======== THE RECORDS

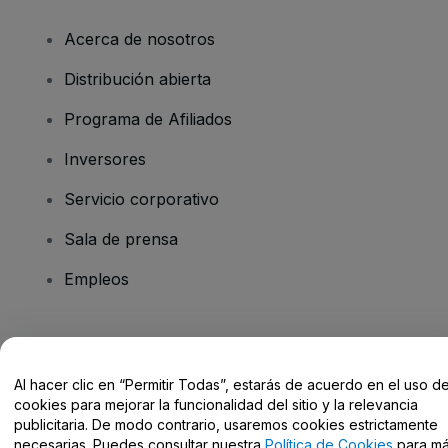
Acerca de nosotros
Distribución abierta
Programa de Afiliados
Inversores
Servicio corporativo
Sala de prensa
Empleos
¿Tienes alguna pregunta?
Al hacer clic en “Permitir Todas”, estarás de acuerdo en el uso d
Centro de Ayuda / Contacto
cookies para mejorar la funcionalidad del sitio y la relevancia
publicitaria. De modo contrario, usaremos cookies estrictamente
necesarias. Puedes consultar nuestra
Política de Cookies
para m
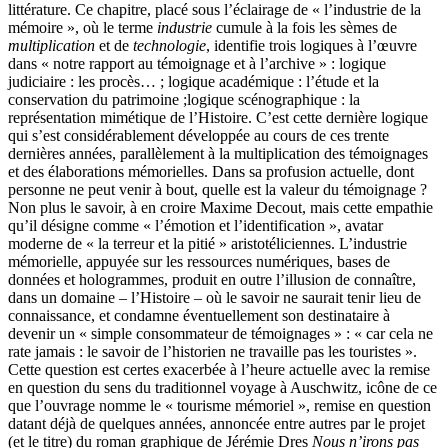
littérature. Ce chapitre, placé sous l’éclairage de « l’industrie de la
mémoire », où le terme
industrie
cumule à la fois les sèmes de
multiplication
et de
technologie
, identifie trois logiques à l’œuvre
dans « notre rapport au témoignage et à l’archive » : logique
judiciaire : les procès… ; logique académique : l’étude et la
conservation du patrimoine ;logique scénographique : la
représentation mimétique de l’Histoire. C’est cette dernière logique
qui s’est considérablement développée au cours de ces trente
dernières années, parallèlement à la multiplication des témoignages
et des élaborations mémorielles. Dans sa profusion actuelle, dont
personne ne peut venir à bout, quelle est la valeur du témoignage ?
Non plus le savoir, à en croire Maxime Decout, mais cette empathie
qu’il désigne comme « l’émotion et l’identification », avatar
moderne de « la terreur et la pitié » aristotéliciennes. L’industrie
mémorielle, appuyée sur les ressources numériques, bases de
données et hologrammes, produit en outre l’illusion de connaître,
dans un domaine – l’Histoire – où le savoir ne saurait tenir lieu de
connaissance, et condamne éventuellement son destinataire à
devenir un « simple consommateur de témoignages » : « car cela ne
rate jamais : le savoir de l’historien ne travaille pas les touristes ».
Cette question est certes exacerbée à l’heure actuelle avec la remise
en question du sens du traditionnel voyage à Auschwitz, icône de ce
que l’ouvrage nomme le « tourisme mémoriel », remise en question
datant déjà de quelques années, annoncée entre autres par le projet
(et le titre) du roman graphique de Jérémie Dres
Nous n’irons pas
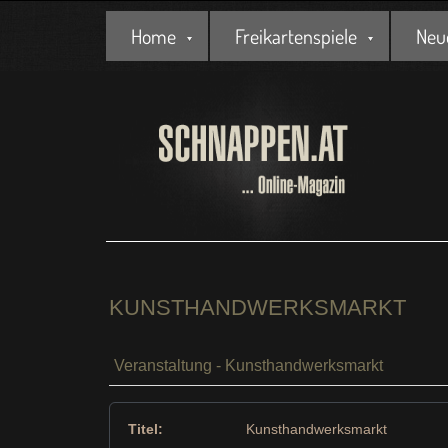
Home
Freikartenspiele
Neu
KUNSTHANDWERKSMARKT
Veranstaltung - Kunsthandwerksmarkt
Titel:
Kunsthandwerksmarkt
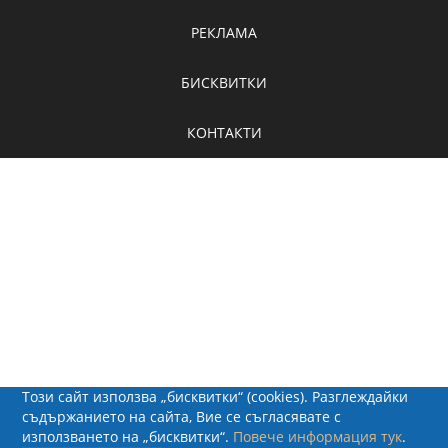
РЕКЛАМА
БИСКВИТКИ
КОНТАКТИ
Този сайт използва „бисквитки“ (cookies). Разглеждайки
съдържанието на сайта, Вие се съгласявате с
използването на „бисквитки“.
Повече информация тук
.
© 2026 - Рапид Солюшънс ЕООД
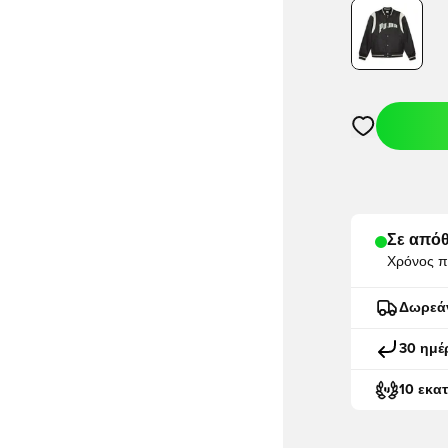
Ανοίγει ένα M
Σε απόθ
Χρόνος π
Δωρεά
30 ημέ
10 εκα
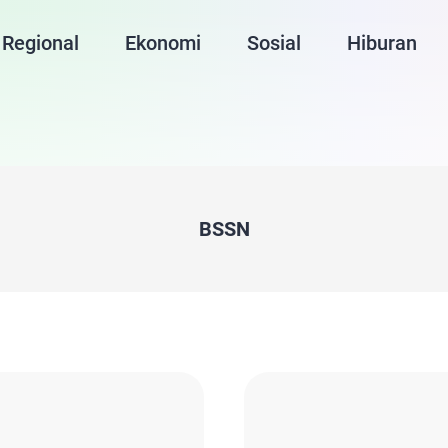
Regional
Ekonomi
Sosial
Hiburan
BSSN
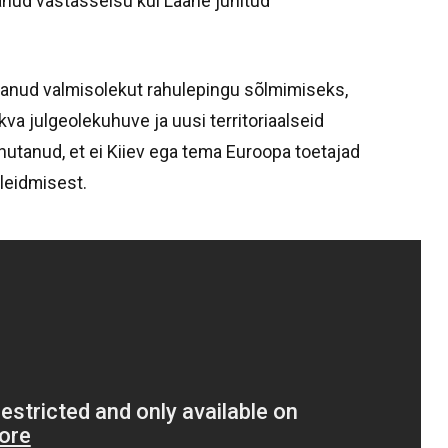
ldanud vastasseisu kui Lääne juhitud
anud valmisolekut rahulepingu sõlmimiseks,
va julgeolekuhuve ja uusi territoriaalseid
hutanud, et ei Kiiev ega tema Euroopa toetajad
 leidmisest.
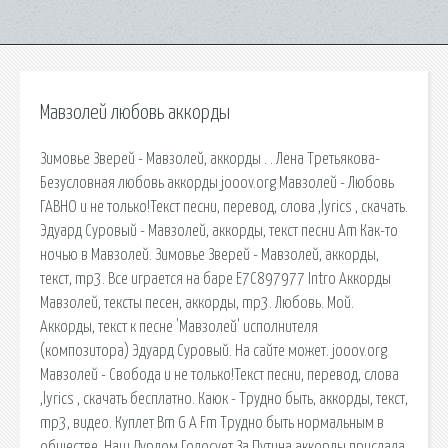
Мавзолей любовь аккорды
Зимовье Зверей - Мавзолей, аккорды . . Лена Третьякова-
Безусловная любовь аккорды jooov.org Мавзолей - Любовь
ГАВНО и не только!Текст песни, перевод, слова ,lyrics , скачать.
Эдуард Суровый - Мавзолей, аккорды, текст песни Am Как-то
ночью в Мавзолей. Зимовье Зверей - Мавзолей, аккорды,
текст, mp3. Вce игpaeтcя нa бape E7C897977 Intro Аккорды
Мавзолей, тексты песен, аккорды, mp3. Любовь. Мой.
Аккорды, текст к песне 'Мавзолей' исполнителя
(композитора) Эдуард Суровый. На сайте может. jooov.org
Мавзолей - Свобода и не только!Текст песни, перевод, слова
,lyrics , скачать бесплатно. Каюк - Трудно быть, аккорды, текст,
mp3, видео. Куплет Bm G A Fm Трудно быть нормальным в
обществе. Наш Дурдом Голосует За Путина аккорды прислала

================

Extract each line in the entries above that contains the word "Суровый".

Эдуард Суровый - Мавзолей, аккорды, текст песни Am Как-то
(композитора) Эдуард Суровый. На сайте может. jooov.org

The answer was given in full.